As a blackbox, it is a generalization of word2vec to sequence2vec. For example, simply summing or averaging word vectors in a sentence can give you a fast & cheap sentence embedding.
But natural language sentences have more structure than natural language words. Ex: it matters precisely where "not" goes in a sentence. So a lot of impressive scientific experimentation went into making these models smarter, with many evolutions. Impressively, this so blackboxed now that doesn't super matter.
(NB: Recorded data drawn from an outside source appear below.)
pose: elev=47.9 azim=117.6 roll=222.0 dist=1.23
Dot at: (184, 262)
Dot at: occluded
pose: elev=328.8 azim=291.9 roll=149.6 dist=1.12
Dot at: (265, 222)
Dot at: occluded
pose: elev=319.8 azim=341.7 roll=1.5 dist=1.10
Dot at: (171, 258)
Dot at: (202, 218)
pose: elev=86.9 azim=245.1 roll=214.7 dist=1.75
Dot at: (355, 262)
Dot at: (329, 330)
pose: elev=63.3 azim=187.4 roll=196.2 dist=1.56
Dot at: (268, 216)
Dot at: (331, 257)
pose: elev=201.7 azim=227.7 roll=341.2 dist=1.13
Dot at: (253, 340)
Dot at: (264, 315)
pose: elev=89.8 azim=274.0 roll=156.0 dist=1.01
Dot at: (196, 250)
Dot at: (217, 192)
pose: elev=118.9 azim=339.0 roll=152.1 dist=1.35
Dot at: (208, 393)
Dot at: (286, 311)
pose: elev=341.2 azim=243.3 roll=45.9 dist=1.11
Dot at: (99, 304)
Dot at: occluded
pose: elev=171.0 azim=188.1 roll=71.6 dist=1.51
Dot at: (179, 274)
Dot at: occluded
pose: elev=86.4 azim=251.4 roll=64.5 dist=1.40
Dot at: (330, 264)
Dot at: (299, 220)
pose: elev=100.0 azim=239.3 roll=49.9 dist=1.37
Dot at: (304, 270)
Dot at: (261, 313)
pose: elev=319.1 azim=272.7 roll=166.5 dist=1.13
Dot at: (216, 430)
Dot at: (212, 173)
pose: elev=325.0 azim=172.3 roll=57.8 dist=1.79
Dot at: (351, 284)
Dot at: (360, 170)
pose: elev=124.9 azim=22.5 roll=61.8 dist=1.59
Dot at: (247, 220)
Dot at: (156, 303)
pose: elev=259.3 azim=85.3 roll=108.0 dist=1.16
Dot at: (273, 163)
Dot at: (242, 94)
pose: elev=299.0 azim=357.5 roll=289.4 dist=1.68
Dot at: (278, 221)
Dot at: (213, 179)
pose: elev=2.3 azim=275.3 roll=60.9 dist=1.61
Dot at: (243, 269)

Implicit to my post here... that's powerful, and easy to use... but not necessarily a great knowledge representation for someone who wants good Q&A over enterprise-scale data. One of our customer scenarios: "What is known vs believed about incident X." We can index each paragraph as multiple sentence embeddings, so if any phrase matches a query, the full paragraphs can get thrown into GPT as part of our answer. Easy. However, if information in the paragraph may lead to wanting to get information from elsewhere in the system (mention of another team, project, incident, ...), that means either a Planning agent needs to then realize that and recursively generate more vector search queries (mini-AutoGPT)... or we need to index on more than the sentence embedding.
Again, super interesting problems, and we're hiring for folks interested in helping work on it!
So you have token embeddings, but tokens are too small to be useful.
Is "what a sentence means" encoded as a vector once you have passed the embeddings through a transformer or two?